By Terry Jacoby/weloveannarbor.com
Pioneer High School students are showing their support for the Oxford community following this week’s tragedy at Oxford High School by asking fellow students and staff to wear blue and gold (Oxford’s school colors) on Friday and to stand up for their beliefs and “to be heard.”
They are encouraging all students to repost the above graphic that will be attached below using the hashtag #BeTheAction. The students also have contacted other local schools (middle and high schools) to join them in this initiative.
“I want to show my support and condolences and that of our school community to theirs,” says Pioneer senior Ben Kalosa-Kenyon. “I also want to express that our unity and strength is much more significant than that of the people who perpetrate our communities in horrifying ways such as just happened earlier this week.
“I hope our school is still safe and I appreciate all that our adults in the building do to ensure it is, however I find it difficult to feel completely secure with what’s gone on recently in the front of my mind.”
Cookie Baugh, another senior at Pioneer, says she feels “compelled to show support of and compassion for Oxford High School” in part because this event happened in Michigan.
“I am a school-aged student and have sadly had to deal indirectly with the fear of school shootings my entire life, and I believe there is a moment where you choose to be silent or take action,” she says. “I have decided to take action. Creating and using our hashtag #BeTheAction all of our voices can be heard.”
Bizzy Webb, a senior at Pioneer High School and student leader/organizer, helped organize the Oxford Blue & Gold out initiative. She, like many students, will never forget hearing about the tragedy at Oxford High School where four students were killed and others injured on Tuesday.
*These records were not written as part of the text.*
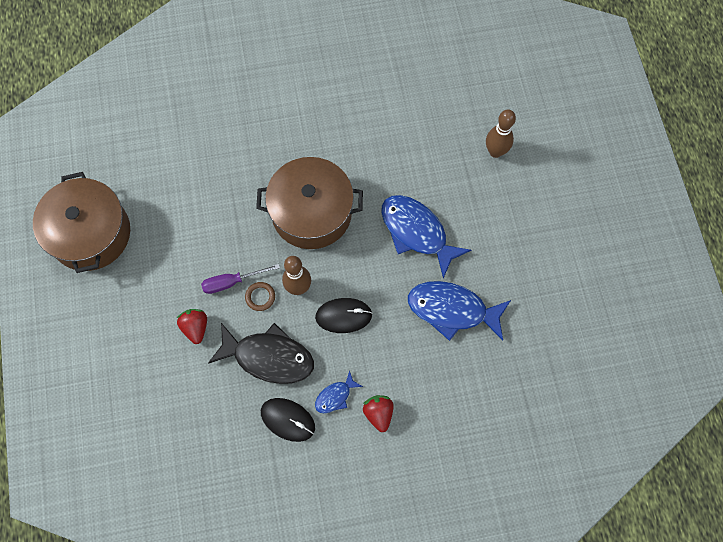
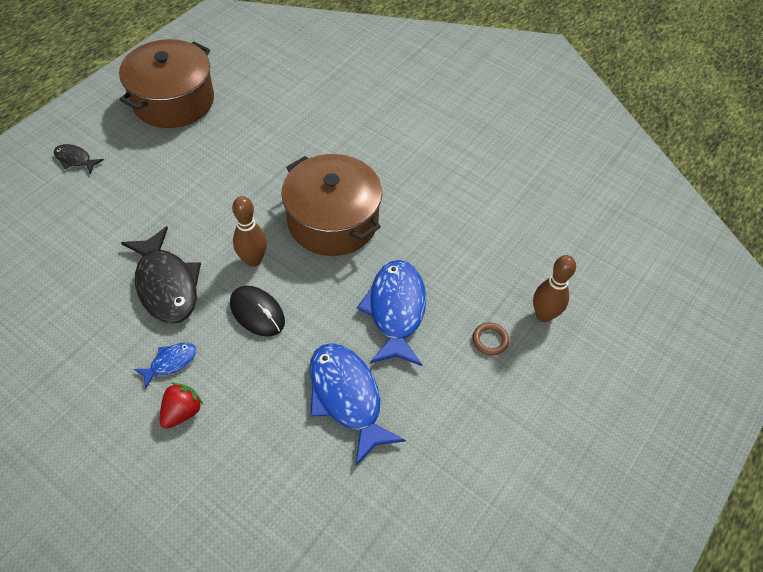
camera: 45 degrees right, 15 degrees down
red strawberry [177,309,207,344] -> none
purple screwdriver [201,264,280,294] -> none
brown ring [245,282,275,311] -> brown ring moved to [472,323,509,356]
black mouse [261,398,315,442] -> none
blue fish [315,371,363,413] -> blue fish turned 135 degrees clockwise [134,343,196,389]
none -> black fish [54,144,104,173]

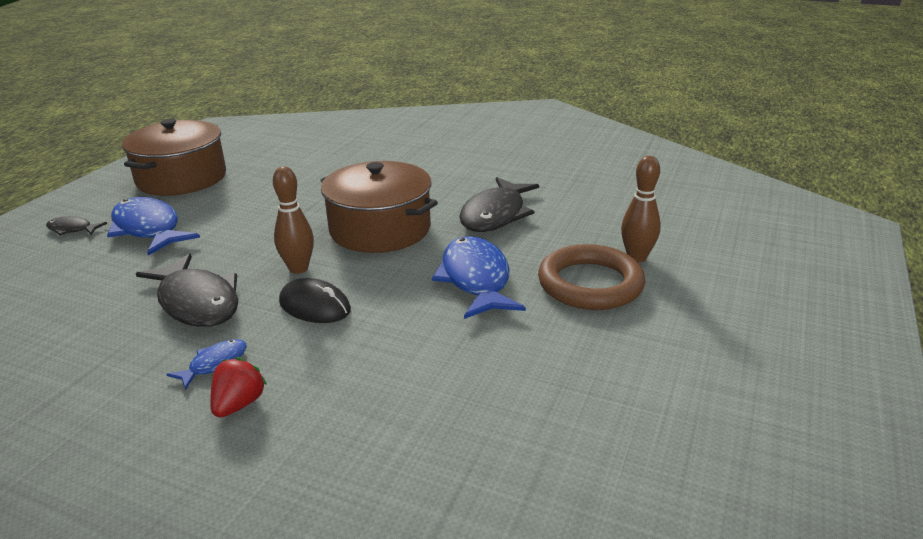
camera: 10 degrees left, 25 degrees down
blue fish [309,343,406,466] -> blue fish moved to [107,197,200,256]
brown ring [472,323,509,356] -> brown ring [538,244,645,310], size x2.49
none -> black fish [459,177,539,232]

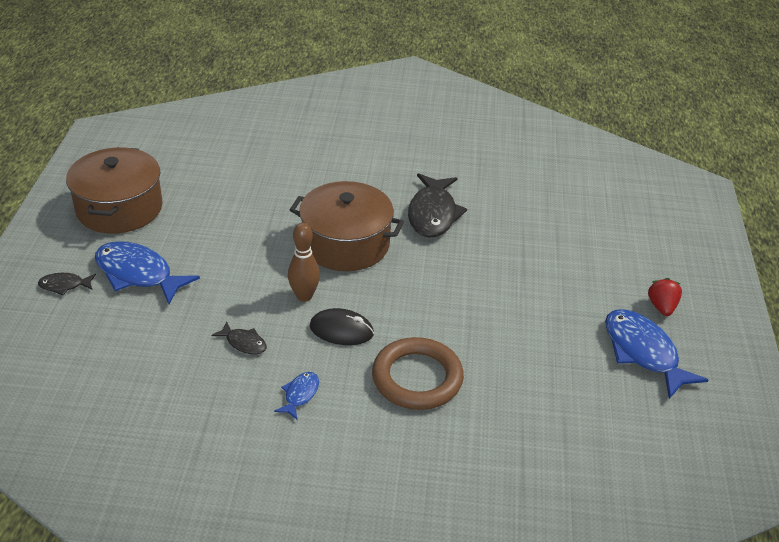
camera: 20 degrees left, 10 degrees up
black fish [136,254,238,327] -> black fish [212,322,267,355], size x0.49
red strawberry [210,357,267,418] -> red strawberry moved to [648,278,682,316]
blue fish [432,236,526,319] -> blue fish moved to [605,309,708,399]
brown ring [538,244,645,310] -> brown ring moved to [372,337,464,410]
brown bowling pin [621,156,661,263] -> none

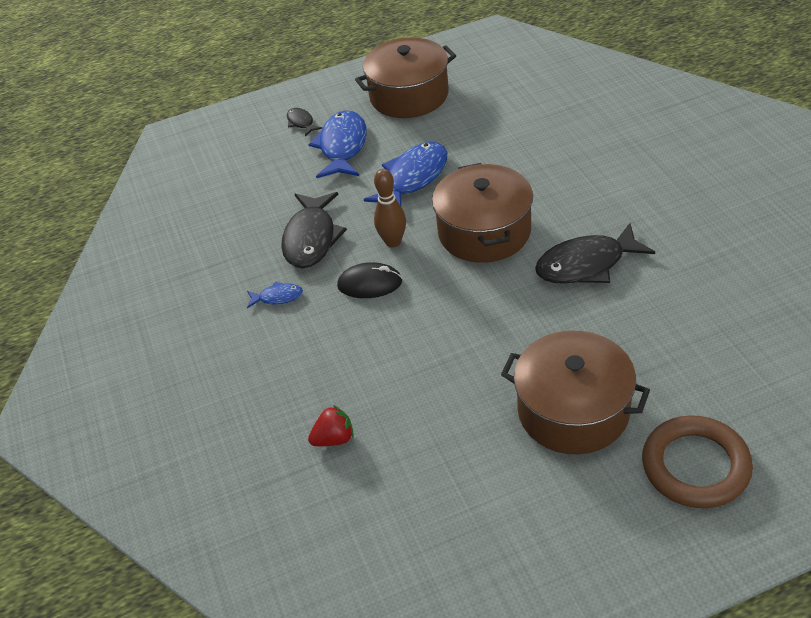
camera: 70 degrees right, 5 degrees up
black fish [212,322,267,355] -> black fish [281,192,347,268], size x2.06
black mouse [310,308,374,345] -> black mouse turned 75 degrees counterclockwise [337,262,402,298]
brown ring [372,337,464,410] -> brown ring moved to [642,415,753,508]
blue fish [605,309,708,399] -> blue fish moved to [364,142,447,206]
red strawberry [648,278,682,316] -> red strawberry moved to [308,405,354,446]
none -> brown pot [501,331,650,455]

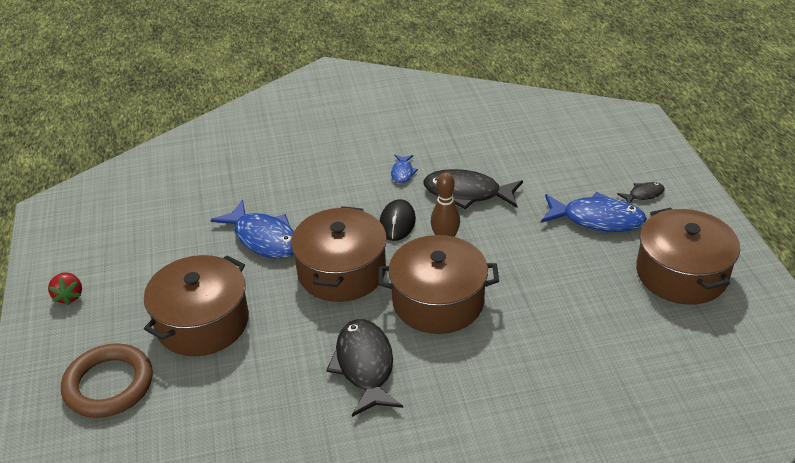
camera: 95 degrees right, 5 degrees down
red strawberry [308,405,354,446] -> red strawberry moved to [48,272,82,305]
blue fish [364,142,447,206] -> blue fish moved to [211,200,294,259]
none -> brown pot [291,206,387,302]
“My heart sank, my stomach flipped, and tears jolted down my cheeks after hearing the events that took place at Oxford High School,” she says. “I talked to my parents that evening, and through mourning, anger and fearful breaths I said, ‘I and no other student should be afraid to go to school, and for that matter check over their shoulders out of fear that they will be shot.’”
Webb admitted “feeling more weight than usual” walking into school the next day – as it always feels more real when the tragedy hits close to home.
“Cookie, Ben, and I knew that enough was enough, and sat in a conference room for three hours calling and emailing a multitude of schools, hoping to create a state-wide impact by showing our love and solidarity with Oxford,” she said. “This event has definitely made my peers and I hug our friends and family a little tighter, and appreciate the life that we do lead.”
The group reached out to over 25 schools in Michigan, urging schools to unite, by participating in this initiative, while also curating the slogan #BeTheAction.
“As student leaders, we know that no student should have to feel unsafe, and furthermore, fear for their lives at school,” Webb says. “School should be a safe haven for students to learn expressively, find passions through extra-curriculars, and make long-lasting friendships. We are tired of school shootings being a normality in American society, and feel that it is critical to show solidarity at this time so we can be the change we want to see in the world.”